72.              Indeed, I would agree with Osler J., who heard the application to quash, that the preparatory activities to perpetrate the fraudulent scheme were in themselves sufficient to warrant a holding that the offence took place in Canada. The scheme was devised here, the whole operation that made it function, the directing minds, the boiler room‐‐all were situate in Toronto. The fact that this approach would catch cases where the victims of the scheme were harmed outside the country makes no difference. That would also occur under the gist of the offence test when the monies were obtained in Canada, as it would under the completion of the crime test when the crime was completed here. Apart from this, though the criminal law is undoubtedly intended for the protection of the public, it does not do so solely by the simple expedient of directly protecting the public from harm. Rather, in conformity with its major purpose, it attempts to underline the fundamental values of our society: see the Law Reform Commission of Canada, Report 3, Our Criminal Law (1979). In doing so, it reinforces the law‐abiding sentiments in society. Walsh J. in Shulman v. The King, supra, caught the essence of this when, after noting that "there is more to a...[criminal offence] than its successful culmination", he added: "Its preparation and evolution, even in the case of failure, is reprehensible". It would be a sad commentary on our law if it was limited to underlining society's values by the prosecution of minor offenders while permitting more seasoned practitioners to operate on a world‐wide scale from a Canadian base by the simple manipulation of a technicality of the law's own making. What would be underlined in the public's mind by allowing criminals to go free simply because their operations have grown to international proportions, I shall not attempt to expound.


73.              I am also aware that the view I have taken leaves open the possibility that a person could be prosecuted for the same offence in more than one country, but any injustice that might result from this eventuality could be avoided by resort to the pleas of autrefois acquit and autrefois convict, which have been applied to persons tried in other countries; see Burrows v. Jemino (1726), 2 Strange 733, 93 E.R. 815; R. v. Roche (1775), 1 Leach 134, 168 E.R. 169; R. v. Azzopardi (1843), 2 Mood. 288, 169 E.R. 115; R. v. Aughet (1918), 13 Cr. App. R. 101; see also Treacy v. Director of Public Prosecutions, supra.


74.              I might summarize my approach to the limits of territoriality in this way. As I see it, all that is necessary to make an offence subject to the jurisdiction of our courts is that a significant portion of the activities constituting that offence took place in Canada. As it is put by modern academics, it is sufficient that there be a "real and substantial link" between an offence and this country, a test well‐known in public and private international law; see Williams and Castel, supra; Hall, supra. As Professor Hall notes (p. 277), this does not require legislation. It was the courts after all that defined the manner in which the doctrine of territoriality applied, and the test proposed simply amounts to a revival of the earlier way of formulating the principle. It is in fact the test that best reconciles all the cases. The only ones that do not fall within it are those like Harden and Rush which, in my view, should no longer be followed.

• Required action 1
According to the passage on criminal jurisdiction, what is all that is needed for an offence to fall under the jurisdiction of Canadian courts?
• Required action 2
For each statement, say whether it agrees with the passage on criminal jurisdiction, and quote the words from the passage that decide it. (a) The directing minds of the scheme were located in Toronto. (b) The proposed "real and substantial link" test requires legislation. (c) Cases like Harden and Rush should continue to be followed.
• Required action 3
Continue the passage on criminal jurisdiction from its last sentence.
The listing that follows has no connection to the passage on criminal jurisdiction.

• Recorded information
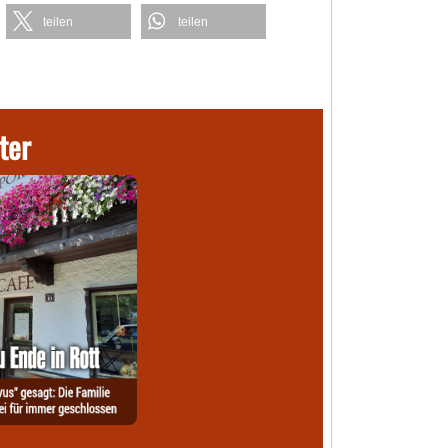
teilen
teilen
ter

• Answer space 1
A significant portion of the activities constituting the offence must have taken place in Canada.

• Answer space 2
(a) Yes: "all were situate in Toronto"
(b) No: "this does not require legislation"
(c) No: "should no longer be followed"

• Answer space 3
75.              That this approach is attuned to modern times is evident from the fact that some variant of it has been recommended by numerous law reform bodies or adopted in legislation; see, inter alia, the English Law Commission's Report on the Territorial and Extraterritorial Extent of the Criminal Law (Law Com. 91, 1978); the American Law Institute's Model Penal Code (Proposed Official Draft, 1962) § 1.03; the New Zealand Crimes Act, 1961, 1961 (N.Z.), No. 43, s. 7, and the recent Law Reform Commission of Canada Working Paper 37, Extraterritorial Jurisdiction, Part III.


76.              Just what may constitute a real and substantial link in a particular case, I need not explore. There were ample links here. The outer limits of the test may, however, well be coterminous with the requirements of international comity.


77.              As I have already noted, in some of the early cases the English courts tended to express a narrow view of the territorial application of English law so as to ensure that they did not unduly infringe on the jurisdiction of other states. However, even as early as the late 19th century, following the invention and development of modern means of communication, they began to exercise criminal jurisdiction over transnational transactions as long as a significant part of the chain of action occurred in England. Since then means of communications have proliferated at an accelerating pace and the common interests of states have grown proportionately. Under these circumstances, the notion of comity, which means no more nor less than "kindly and considerate behaviour towards others", has also evolved. How considerate is it of the interests of the United States in this case to permit criminals based in this country to prey on its citizens? How does it conform to its interests or to ours for us to permit such activities when law enforcement agencies in both countries have developed cooperative schemes to prevent and prosecute those engaged in such activities? To ask these questions is to answer them. No issue of comity is involved here. In this regard, I make mine the words of Lord Diplock in Treacy v. Director of Public Prosecutions cited earlier. I also agree with the sentiments expressed by Lord Salmon in Director of Public Prosecutions v. Doot, supra, that we should not be indifferent to the protection of the public in other countries. In a shrinking world, we are all our brother's keepers. In the criminal arena this is underlined by the international cooperative schemes that have been developed among national law enforcement bodies.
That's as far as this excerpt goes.